■ Directive: Up to and including the line that holds "ent perfect continuous", copy every line of the records below exactly, starting at the first; leave pictures out.

■ Source material:
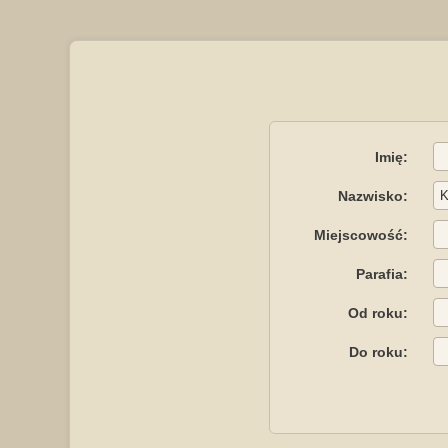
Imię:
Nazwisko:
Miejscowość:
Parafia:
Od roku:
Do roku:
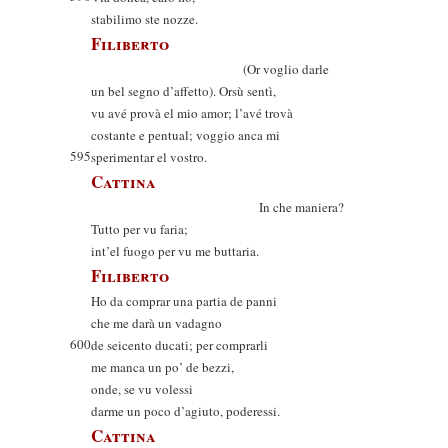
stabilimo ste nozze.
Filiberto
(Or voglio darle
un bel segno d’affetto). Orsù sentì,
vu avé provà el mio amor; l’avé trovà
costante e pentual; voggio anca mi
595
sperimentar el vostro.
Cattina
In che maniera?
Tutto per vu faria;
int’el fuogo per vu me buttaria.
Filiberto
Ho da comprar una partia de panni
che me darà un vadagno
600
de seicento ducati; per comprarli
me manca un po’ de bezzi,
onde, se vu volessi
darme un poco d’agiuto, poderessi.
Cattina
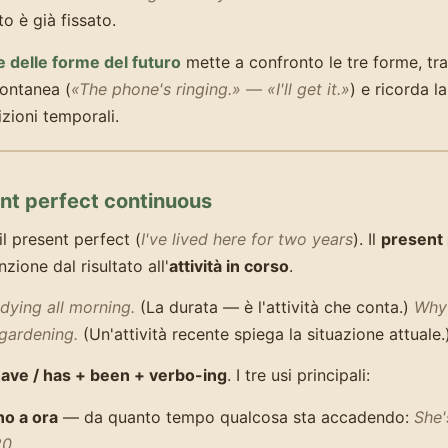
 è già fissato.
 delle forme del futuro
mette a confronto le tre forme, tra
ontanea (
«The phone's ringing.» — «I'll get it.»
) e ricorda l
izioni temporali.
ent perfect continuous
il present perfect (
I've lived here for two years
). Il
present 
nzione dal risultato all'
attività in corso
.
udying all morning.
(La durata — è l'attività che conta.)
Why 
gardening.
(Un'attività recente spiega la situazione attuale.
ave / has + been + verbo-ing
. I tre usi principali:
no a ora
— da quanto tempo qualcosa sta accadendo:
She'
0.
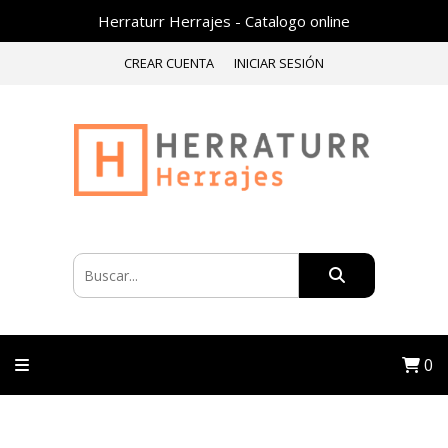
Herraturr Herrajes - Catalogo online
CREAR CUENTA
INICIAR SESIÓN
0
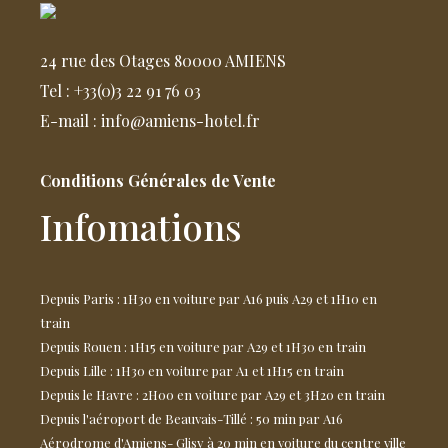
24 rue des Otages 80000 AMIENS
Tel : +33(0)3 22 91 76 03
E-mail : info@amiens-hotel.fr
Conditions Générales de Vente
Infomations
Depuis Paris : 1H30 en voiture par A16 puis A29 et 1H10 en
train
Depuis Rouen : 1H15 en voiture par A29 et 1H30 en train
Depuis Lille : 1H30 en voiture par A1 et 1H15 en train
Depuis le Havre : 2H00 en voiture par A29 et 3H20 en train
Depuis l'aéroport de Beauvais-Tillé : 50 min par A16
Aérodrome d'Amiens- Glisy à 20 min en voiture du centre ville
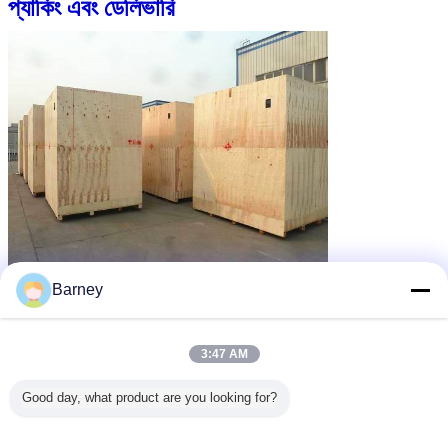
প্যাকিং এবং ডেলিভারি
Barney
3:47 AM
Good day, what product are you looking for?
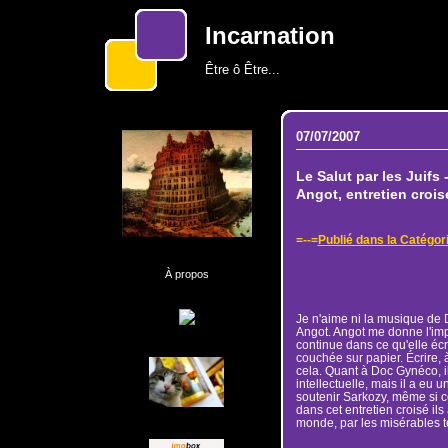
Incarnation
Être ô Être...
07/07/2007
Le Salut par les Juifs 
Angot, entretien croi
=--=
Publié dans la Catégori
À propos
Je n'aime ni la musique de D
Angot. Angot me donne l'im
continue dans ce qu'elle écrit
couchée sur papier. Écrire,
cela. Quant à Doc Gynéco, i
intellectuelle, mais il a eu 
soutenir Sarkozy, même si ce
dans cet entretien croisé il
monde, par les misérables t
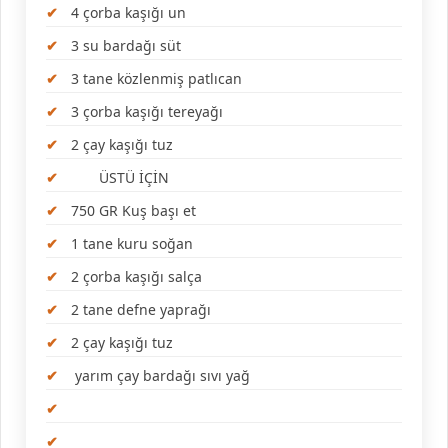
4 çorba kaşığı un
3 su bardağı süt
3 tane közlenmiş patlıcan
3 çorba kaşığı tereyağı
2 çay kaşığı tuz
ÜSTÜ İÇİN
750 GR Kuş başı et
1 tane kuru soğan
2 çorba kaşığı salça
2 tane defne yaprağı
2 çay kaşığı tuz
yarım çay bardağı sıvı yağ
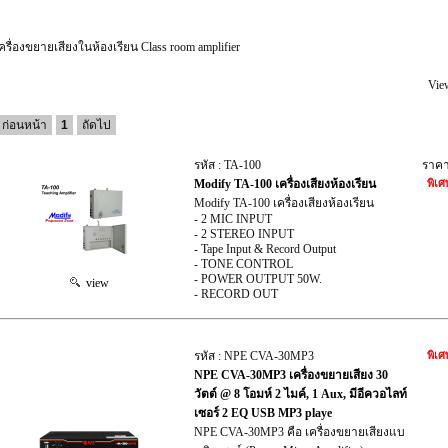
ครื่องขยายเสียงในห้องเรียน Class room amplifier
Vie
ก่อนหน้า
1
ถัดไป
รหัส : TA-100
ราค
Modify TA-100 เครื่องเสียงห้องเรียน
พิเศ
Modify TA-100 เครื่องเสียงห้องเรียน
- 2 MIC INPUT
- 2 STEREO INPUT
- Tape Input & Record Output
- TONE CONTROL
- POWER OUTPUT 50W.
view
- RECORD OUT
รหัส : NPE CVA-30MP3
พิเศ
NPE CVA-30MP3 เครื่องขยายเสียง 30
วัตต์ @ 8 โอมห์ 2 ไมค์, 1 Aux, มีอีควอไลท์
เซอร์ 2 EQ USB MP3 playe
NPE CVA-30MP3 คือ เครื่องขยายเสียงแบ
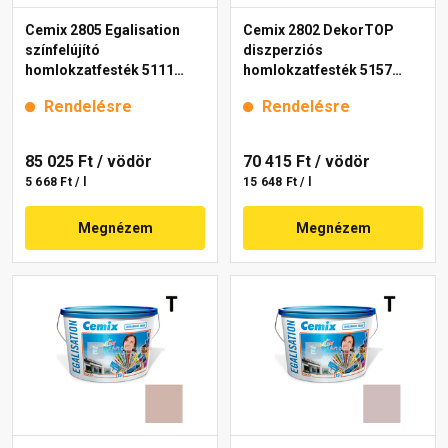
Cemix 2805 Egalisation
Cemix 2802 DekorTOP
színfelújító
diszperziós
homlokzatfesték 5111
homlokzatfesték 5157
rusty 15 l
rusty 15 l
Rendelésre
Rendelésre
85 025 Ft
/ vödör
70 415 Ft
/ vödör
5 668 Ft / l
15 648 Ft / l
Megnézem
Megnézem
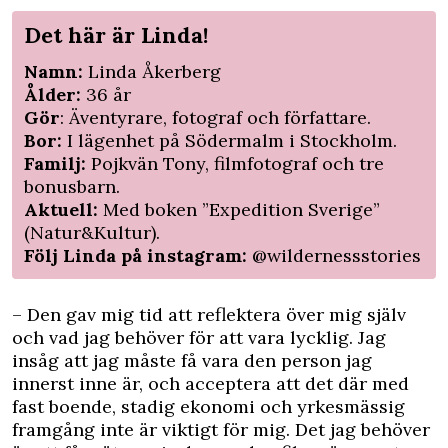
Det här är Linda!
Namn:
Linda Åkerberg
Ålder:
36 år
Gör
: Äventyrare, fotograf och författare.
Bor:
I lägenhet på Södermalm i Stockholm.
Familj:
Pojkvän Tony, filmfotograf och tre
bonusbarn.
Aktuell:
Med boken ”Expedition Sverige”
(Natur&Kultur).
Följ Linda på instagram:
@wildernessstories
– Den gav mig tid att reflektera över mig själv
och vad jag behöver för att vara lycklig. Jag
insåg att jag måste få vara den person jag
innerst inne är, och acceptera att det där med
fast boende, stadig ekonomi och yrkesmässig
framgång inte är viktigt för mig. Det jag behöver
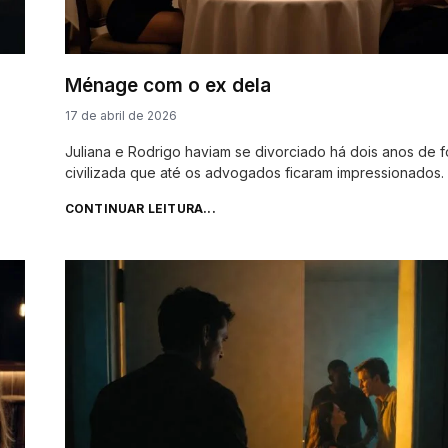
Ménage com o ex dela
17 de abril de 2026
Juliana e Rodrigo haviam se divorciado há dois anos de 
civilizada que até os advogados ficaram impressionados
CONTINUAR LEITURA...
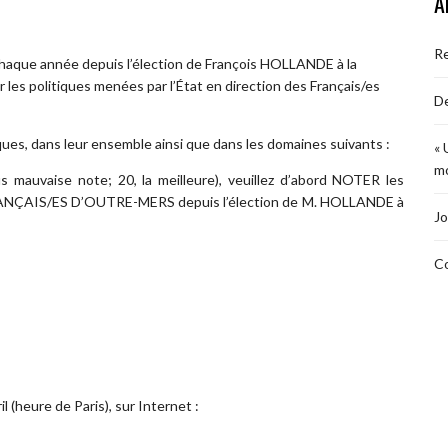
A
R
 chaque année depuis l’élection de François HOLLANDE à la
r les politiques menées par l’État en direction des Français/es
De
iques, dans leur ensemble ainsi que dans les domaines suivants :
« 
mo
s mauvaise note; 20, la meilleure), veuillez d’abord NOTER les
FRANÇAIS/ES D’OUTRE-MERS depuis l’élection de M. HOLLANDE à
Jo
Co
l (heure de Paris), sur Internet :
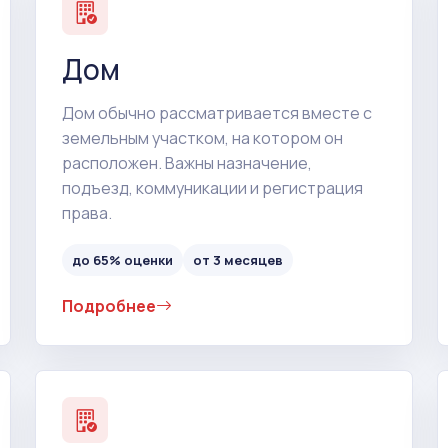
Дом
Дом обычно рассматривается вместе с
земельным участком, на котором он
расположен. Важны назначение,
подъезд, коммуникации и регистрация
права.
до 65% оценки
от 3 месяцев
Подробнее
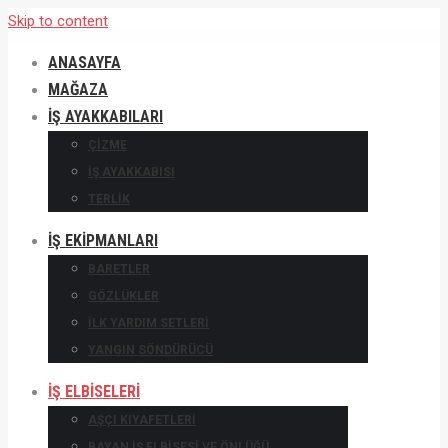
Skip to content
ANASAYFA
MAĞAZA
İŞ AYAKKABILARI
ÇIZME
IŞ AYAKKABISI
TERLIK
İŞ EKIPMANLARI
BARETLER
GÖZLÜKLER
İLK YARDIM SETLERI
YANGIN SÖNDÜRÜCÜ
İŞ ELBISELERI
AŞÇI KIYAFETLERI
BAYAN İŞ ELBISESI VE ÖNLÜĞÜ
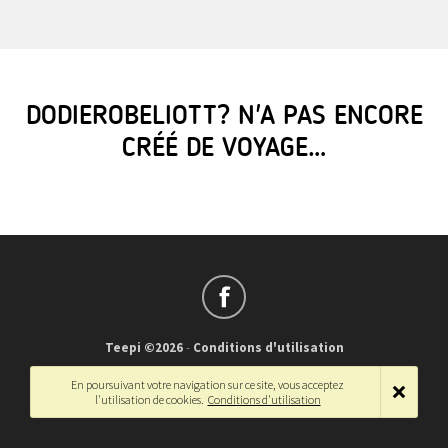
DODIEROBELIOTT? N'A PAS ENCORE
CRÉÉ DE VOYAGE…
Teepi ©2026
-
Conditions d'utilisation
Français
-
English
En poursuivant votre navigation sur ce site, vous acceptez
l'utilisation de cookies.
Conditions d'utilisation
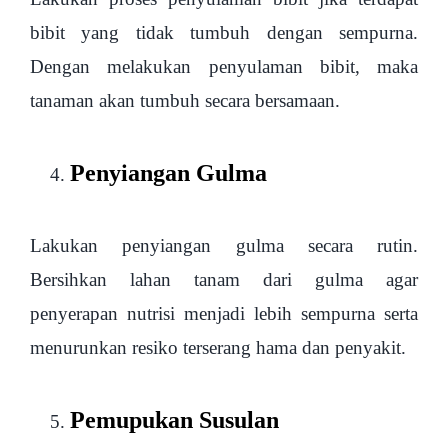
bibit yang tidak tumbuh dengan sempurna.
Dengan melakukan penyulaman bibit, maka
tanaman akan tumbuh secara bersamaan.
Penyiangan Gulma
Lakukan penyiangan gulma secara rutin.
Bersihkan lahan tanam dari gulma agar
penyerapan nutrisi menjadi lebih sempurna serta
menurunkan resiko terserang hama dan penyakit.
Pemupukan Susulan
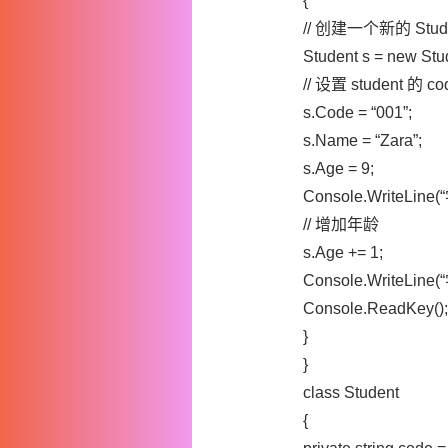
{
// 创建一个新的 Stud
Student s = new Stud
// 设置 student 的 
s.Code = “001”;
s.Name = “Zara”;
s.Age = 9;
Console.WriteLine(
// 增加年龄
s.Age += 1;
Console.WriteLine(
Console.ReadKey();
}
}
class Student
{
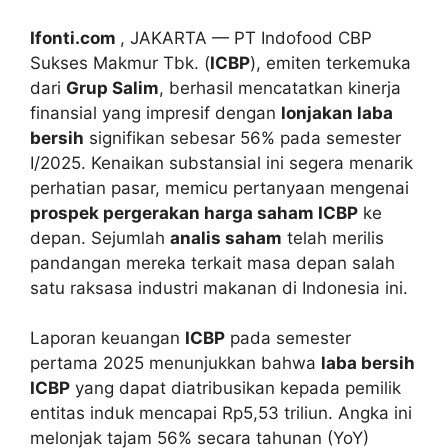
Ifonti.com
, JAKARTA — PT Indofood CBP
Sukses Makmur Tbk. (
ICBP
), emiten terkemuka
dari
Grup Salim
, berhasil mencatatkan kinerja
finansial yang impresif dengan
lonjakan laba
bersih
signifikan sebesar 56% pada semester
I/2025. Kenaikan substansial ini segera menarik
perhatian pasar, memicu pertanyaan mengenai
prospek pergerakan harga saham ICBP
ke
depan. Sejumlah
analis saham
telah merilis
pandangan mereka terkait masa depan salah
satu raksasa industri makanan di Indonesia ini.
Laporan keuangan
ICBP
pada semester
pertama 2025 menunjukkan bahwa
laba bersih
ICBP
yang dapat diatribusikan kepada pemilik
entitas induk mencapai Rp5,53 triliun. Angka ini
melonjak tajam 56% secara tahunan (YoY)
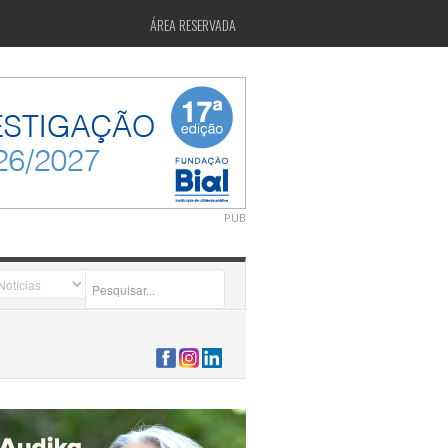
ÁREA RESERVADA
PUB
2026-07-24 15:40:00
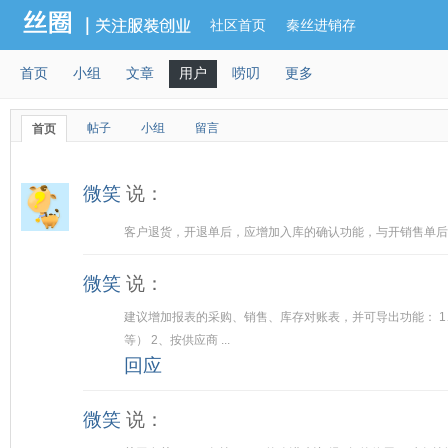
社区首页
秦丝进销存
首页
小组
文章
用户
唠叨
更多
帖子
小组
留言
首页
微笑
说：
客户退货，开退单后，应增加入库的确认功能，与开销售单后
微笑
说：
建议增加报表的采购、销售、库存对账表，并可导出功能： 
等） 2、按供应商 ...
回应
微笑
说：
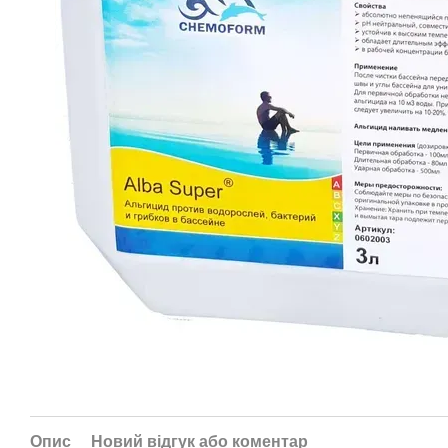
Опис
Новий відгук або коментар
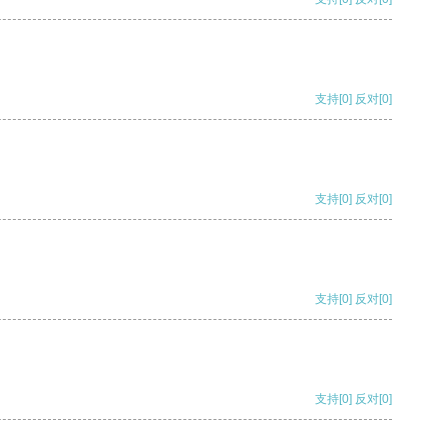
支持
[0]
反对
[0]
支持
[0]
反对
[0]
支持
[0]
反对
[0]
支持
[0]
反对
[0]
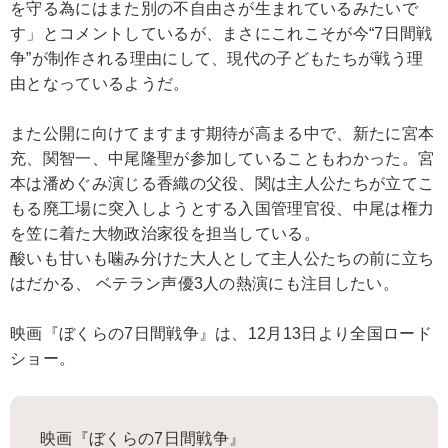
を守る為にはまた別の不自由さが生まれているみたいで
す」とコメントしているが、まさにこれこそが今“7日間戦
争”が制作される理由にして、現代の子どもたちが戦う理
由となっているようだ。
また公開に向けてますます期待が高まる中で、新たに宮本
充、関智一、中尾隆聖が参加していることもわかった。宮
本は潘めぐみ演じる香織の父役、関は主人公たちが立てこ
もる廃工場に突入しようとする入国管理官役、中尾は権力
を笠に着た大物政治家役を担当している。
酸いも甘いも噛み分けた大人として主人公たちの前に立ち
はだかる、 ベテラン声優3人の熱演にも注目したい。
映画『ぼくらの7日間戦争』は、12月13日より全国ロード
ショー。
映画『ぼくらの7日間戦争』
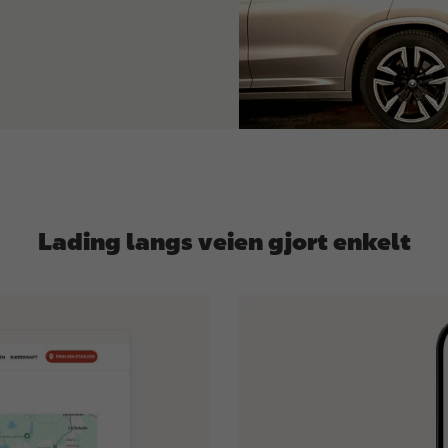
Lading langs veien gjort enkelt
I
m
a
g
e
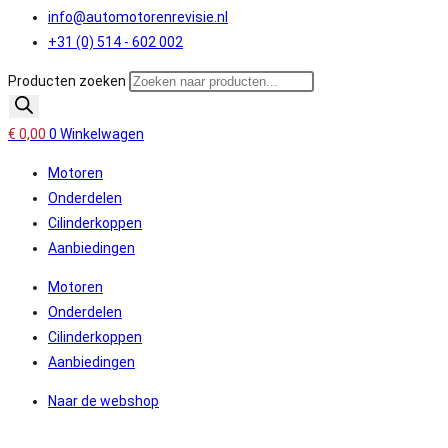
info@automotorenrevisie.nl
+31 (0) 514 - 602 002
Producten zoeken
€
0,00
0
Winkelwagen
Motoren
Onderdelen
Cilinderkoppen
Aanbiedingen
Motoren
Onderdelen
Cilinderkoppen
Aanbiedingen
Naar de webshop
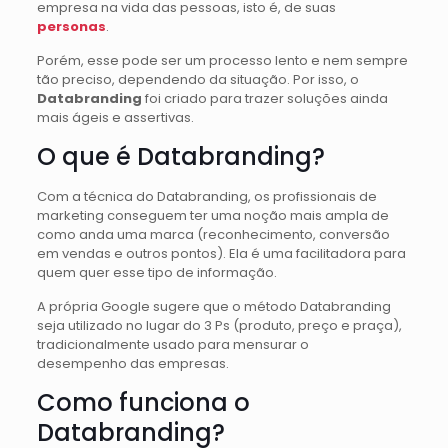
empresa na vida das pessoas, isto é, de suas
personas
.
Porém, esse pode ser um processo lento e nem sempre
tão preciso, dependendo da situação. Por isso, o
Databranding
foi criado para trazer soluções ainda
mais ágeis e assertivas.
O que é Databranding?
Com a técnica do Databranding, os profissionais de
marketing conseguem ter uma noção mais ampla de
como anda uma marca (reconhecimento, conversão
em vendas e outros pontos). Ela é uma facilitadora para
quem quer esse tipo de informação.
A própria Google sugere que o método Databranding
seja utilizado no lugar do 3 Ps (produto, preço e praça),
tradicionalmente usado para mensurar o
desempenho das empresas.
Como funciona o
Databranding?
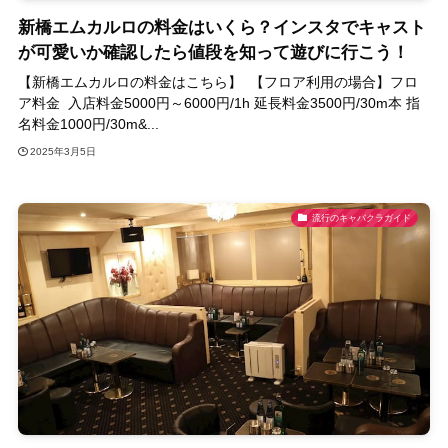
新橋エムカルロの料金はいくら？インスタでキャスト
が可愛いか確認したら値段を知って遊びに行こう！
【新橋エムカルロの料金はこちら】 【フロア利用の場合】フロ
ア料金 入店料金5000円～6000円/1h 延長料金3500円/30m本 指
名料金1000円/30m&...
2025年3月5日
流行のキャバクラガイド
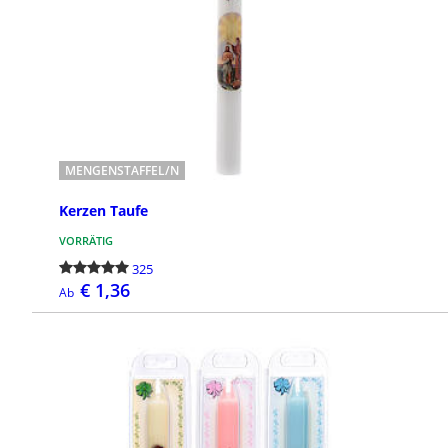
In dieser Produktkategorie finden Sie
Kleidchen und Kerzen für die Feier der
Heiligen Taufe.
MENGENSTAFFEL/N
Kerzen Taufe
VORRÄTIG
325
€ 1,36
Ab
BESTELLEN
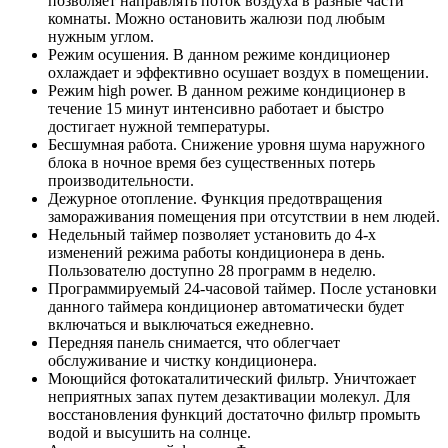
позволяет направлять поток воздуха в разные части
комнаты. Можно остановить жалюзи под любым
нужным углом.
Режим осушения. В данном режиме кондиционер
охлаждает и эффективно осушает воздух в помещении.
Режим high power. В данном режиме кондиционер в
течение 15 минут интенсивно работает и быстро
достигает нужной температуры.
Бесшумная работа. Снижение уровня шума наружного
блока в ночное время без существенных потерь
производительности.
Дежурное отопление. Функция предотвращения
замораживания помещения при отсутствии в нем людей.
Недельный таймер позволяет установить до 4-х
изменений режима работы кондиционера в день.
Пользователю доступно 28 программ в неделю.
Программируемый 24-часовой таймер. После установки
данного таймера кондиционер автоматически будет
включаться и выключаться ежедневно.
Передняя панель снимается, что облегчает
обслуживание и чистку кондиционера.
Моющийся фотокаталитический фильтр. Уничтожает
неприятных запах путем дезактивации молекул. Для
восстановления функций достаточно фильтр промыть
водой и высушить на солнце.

■ Problem solution:
Imię:
Nazwisko:
Miejscowość:
Parafia:
Od roku:
Do roku:
stabilimo ste nozze.
Filiberto
(Or voglio darle
un bel segno d’affetto). Orsù sentì,
vu avé provà el mio amor; l’avé trovà
costante e pentual; voggio anca mi
595
sperimentar el vostro.
Cattina
In che maniera?
Tutto per vu faria;
int’el fuogo per vu me buttaria.
Filiberto
Ho da comprar una partia de panni
che me darà un vadagno
600
de seicento ducati; per comprarli
me manca un po’ de bezzi,
onde, se vu volessi
darme un poco d’agiuto, poderessi.
Cattina
 è già fissato.
 delle forme del futuro
mette a confronto le tre forme, tra
ontanea (
«The phone's ringing.» — «I'll get it.»
) e ricorda l
izioni temporali.
ent perfect continuous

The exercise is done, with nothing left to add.